Created by Phil Baker and Drew Vaupen (Disney’s “Sonny With a Chance” and, from big-people’s TV, “Suddenly Susan”), it’s a professional sitcom from sitcom professionals whose opening half hour is neither awful nor exceptional. The jokes are efficient, the characters are variations on familiar types, the situations willfully arranged. But it does offer the contextually novel picture of a teenage girl taking care of her baby sister with a persuasive nonchalance and practical ease that transcends the strenuous comedy that surrounds it. I do not mean to celebrate an image of Flowering Womanhood here, only to put in a good word for a person acting like a person.

Bridgit Mendler is the girl, named Teddy, and she has been coming up through the Disney Channel ranks in the customary way, first as Nick Jonas’ crush in the first episode of “Jonas” -- that is as close to being Cinderella as you get in this particular world -- and then as a four-episode love-interest in “The Wizards of Waverly Place.” She is, like the other heroines who share her niche, sweet, smart and, you know it, a little sassy.

Teddy is making a video diary to help Charlie one day understand their “special family,” though it is no more special -- which is to say, no less weird -- than most TV families. They snipe at one another like old comics getting together for breakfast at the deli, but they all get along in the end.

Here is some of what they get up to in the first episode:

Dad drops the baby -- throws her into the air, actually, as he bumps down the stairs on his behind. (“Bob, you promised me you weren’t going to drop this one,” Mom says when she finds out.) Teddy’s woolly headed older brother PJ (Jason Dolley, another talented Disney Channel regular) impersonates a doctor. (“Are you sure you’re a real doctor?” the patient asks. “You look kind of young.” “Now you sound like my wife,” Dolley responds.) Needy younger brother Gabe (Bradley Steven Perry), who complains that no one is feeding him, crawls through the neighbor’s cat door to eat her food.

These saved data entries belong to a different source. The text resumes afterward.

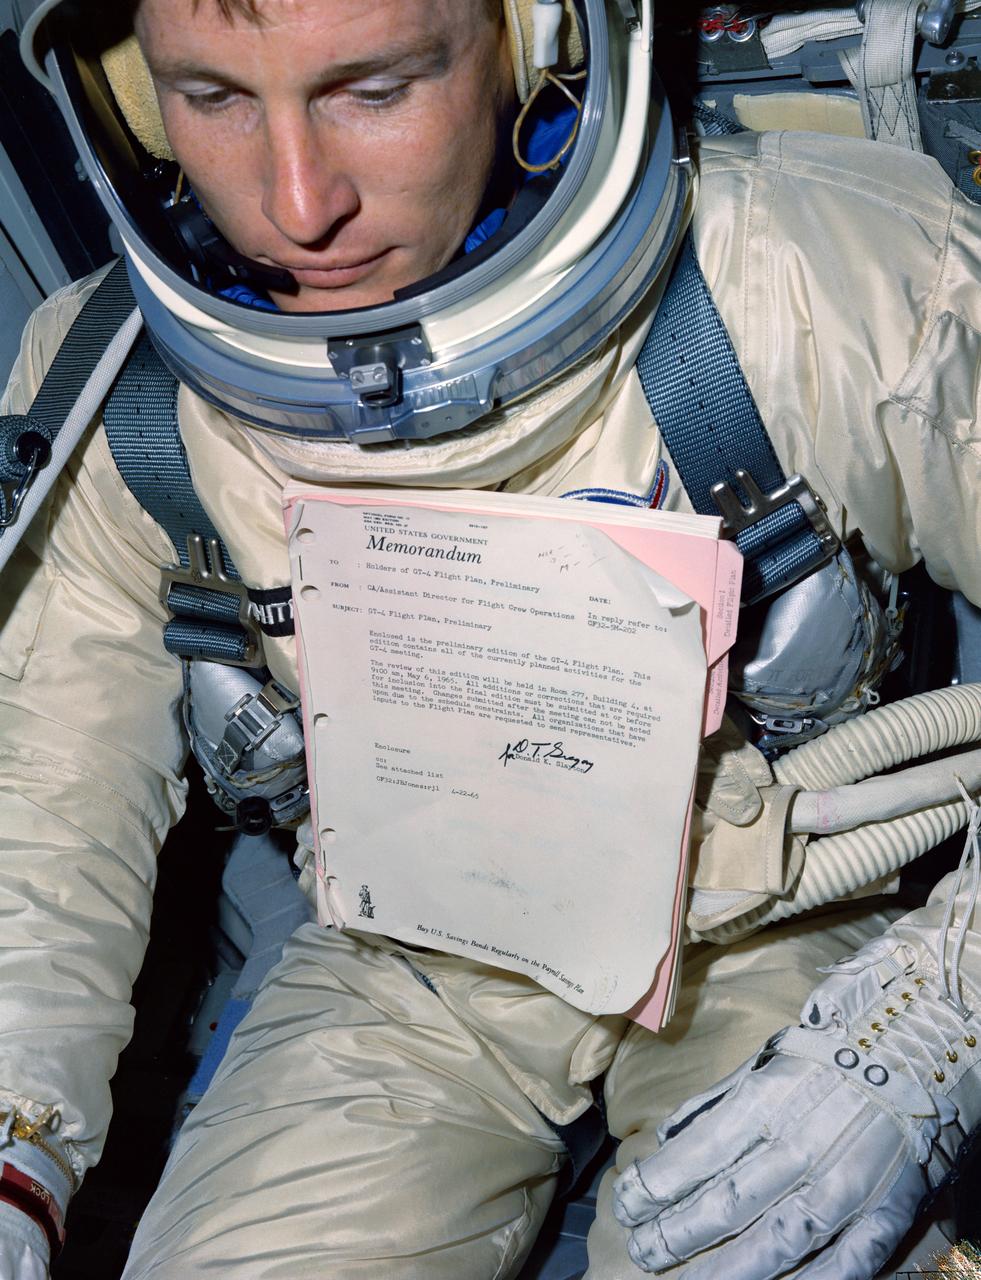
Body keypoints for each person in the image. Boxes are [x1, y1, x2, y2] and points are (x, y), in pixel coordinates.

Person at [1, 0, 980, 1276]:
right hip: (407, 954)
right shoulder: (121, 395)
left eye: (374, 89)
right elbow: (45, 793)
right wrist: (13, 1153)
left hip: (781, 921)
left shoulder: (812, 283)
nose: (297, 205)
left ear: (534, 36)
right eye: (214, 97)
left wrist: (934, 1016)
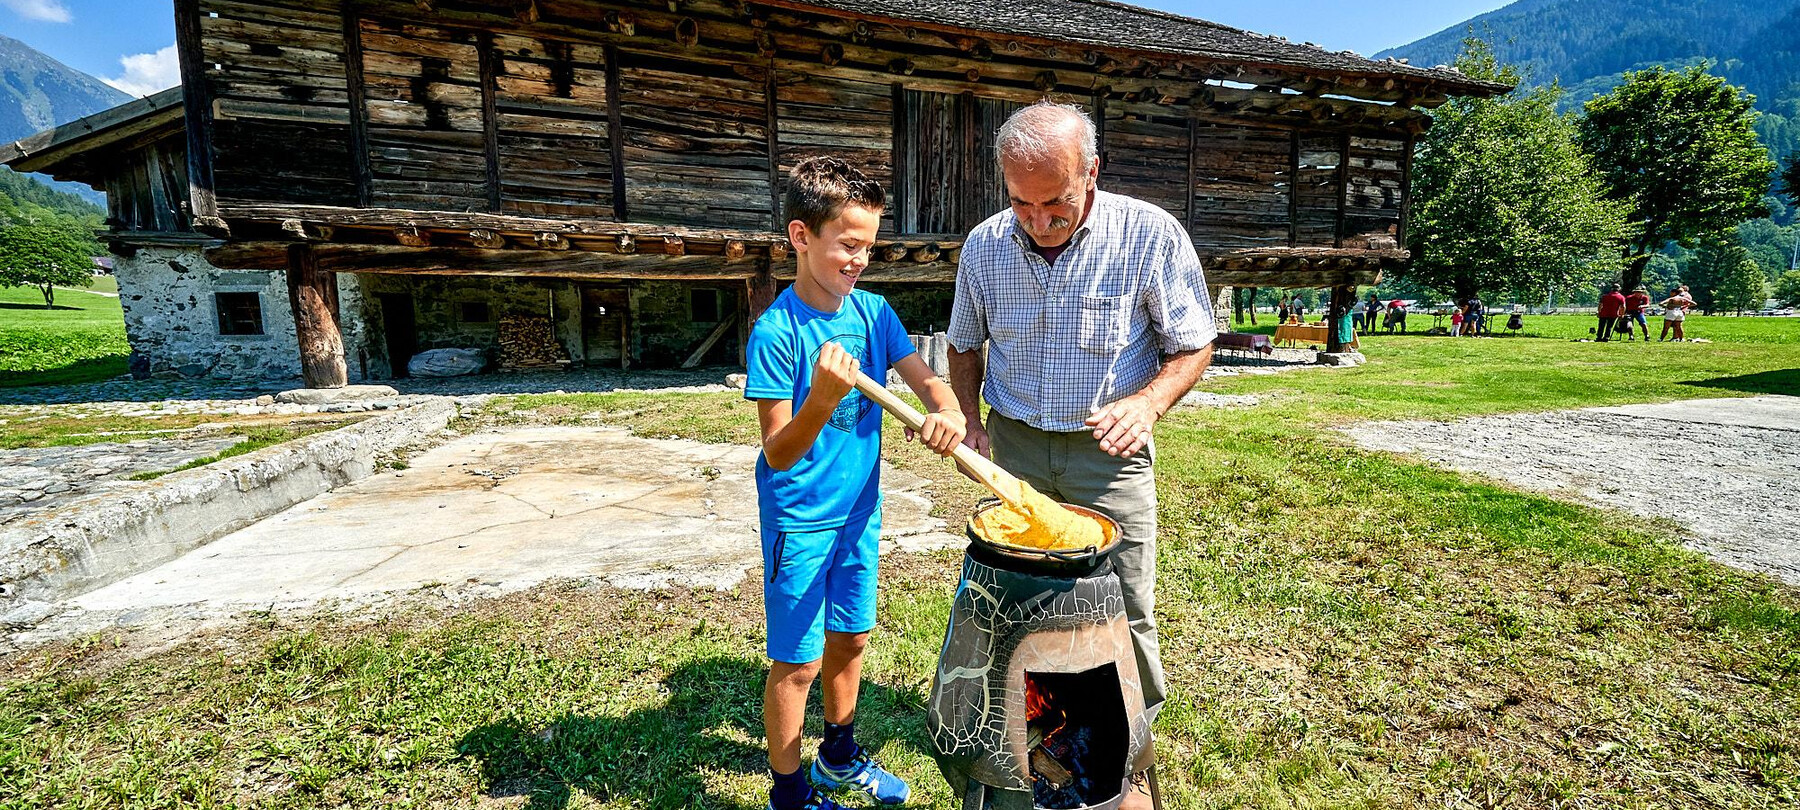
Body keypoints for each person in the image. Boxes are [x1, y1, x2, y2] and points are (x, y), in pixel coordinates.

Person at [946, 101, 1216, 809]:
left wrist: (1147, 404)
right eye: (1021, 202)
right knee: (1015, 603)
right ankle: (1023, 746)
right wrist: (969, 419)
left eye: (1055, 203)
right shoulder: (985, 244)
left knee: (1124, 606)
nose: (1038, 220)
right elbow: (964, 343)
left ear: (1091, 173)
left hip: (1109, 455)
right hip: (1016, 450)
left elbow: (1193, 342)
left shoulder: (1149, 234)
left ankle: (1128, 765)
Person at [746, 157, 967, 810]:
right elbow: (778, 452)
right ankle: (789, 794)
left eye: (868, 247)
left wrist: (947, 409)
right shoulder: (776, 332)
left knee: (852, 638)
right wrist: (821, 399)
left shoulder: (873, 313)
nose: (860, 261)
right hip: (799, 522)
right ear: (801, 236)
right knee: (798, 664)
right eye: (848, 245)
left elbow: (925, 379)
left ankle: (838, 756)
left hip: (859, 514)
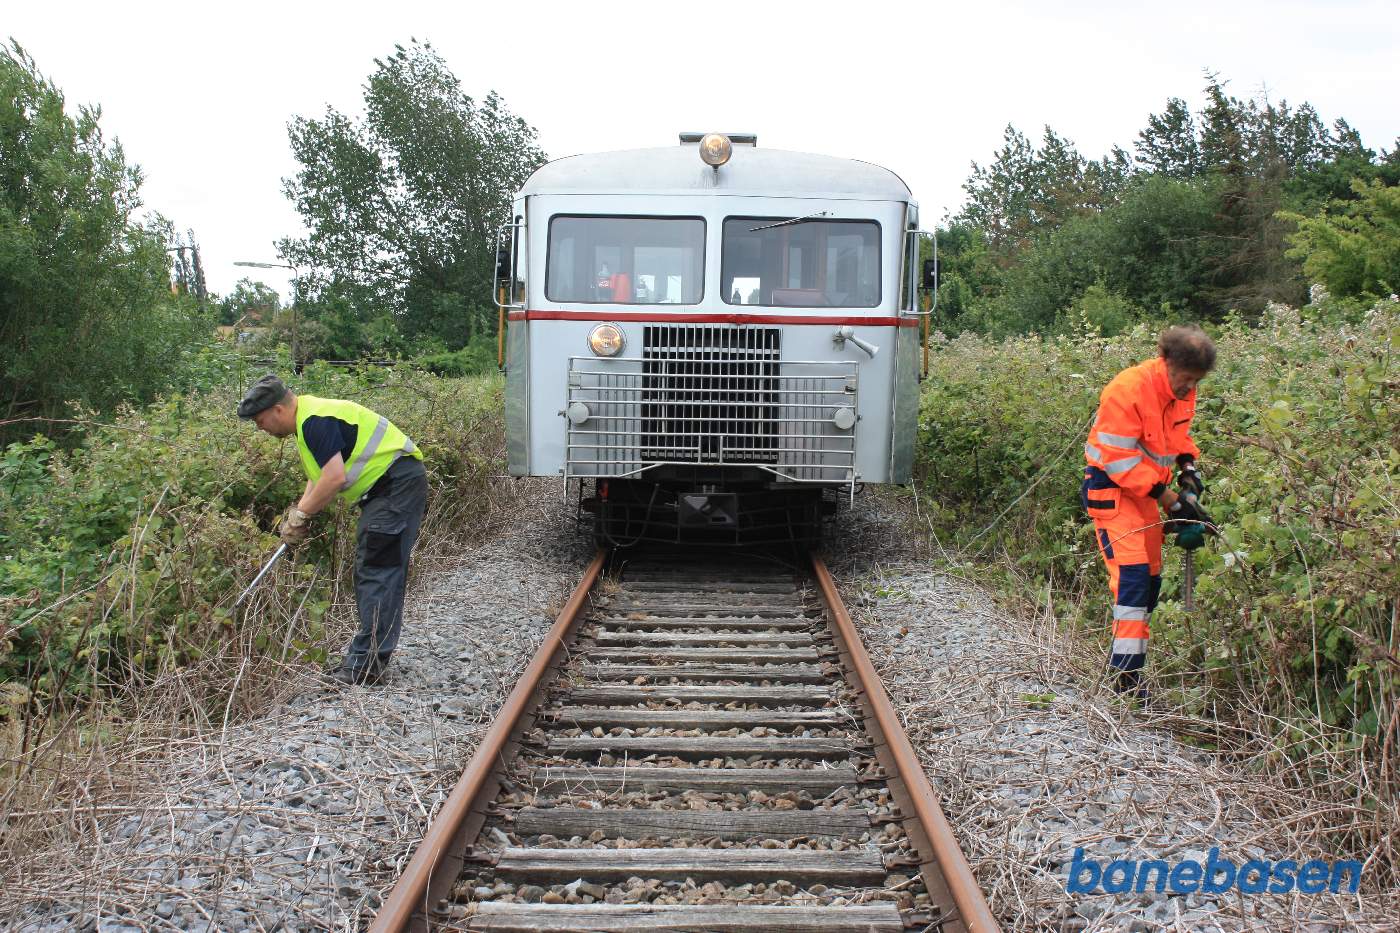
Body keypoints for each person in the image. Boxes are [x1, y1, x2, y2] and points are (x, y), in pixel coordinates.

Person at [238, 375, 427, 685]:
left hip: (394, 486)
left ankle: (365, 667)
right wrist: (297, 517)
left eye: (260, 421)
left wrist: (302, 515)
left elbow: (334, 478)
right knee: (375, 570)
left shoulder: (314, 422)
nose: (260, 428)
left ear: (278, 410)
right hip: (393, 487)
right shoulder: (307, 421)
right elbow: (318, 477)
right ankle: (368, 660)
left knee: (377, 571)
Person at [1082, 326, 1216, 697]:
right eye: (1184, 378)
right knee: (1133, 580)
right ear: (1167, 362)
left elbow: (1178, 438)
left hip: (1147, 495)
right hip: (1112, 490)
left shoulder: (1183, 392)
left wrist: (1189, 470)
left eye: (1196, 381)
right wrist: (1171, 499)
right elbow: (1118, 459)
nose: (1189, 388)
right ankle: (1126, 681)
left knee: (1152, 582)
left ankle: (1131, 667)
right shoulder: (1128, 390)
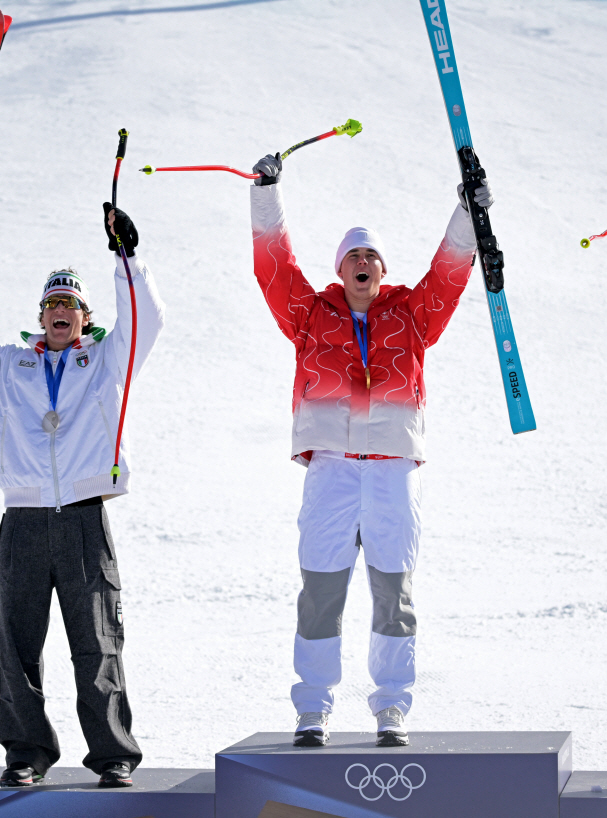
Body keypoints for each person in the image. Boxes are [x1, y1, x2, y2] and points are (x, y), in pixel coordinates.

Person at [0, 204, 165, 787]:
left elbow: (146, 323)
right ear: (40, 315)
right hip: (23, 519)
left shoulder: (105, 362)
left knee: (96, 643)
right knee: (17, 644)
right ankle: (26, 753)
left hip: (82, 519)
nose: (60, 313)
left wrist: (128, 257)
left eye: (71, 305)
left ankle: (113, 756)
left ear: (85, 317)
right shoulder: (9, 366)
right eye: (52, 304)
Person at [248, 153, 490, 748]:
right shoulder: (309, 314)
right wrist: (265, 194)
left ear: (382, 271)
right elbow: (275, 269)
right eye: (354, 255)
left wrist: (467, 212)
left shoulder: (412, 315)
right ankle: (313, 709)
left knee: (394, 592)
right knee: (321, 592)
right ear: (341, 269)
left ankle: (391, 709)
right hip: (330, 468)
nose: (363, 262)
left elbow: (449, 273)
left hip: (392, 472)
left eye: (371, 256)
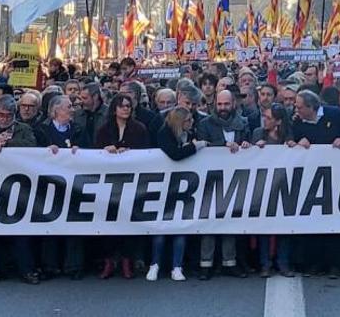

Teddy wants to kiss her handsome study date, but life gets in the way.

As Charlie, Talerico, born in 2008, is so cute that she is billed above the actors who play her father and oldest brother. She has the seeming ability to be just the baby the scene requires -- though of course the number of takes, downtime or Disney magic required before she gets around to smashing herself in the face with a plate of bananas must remain a company secret.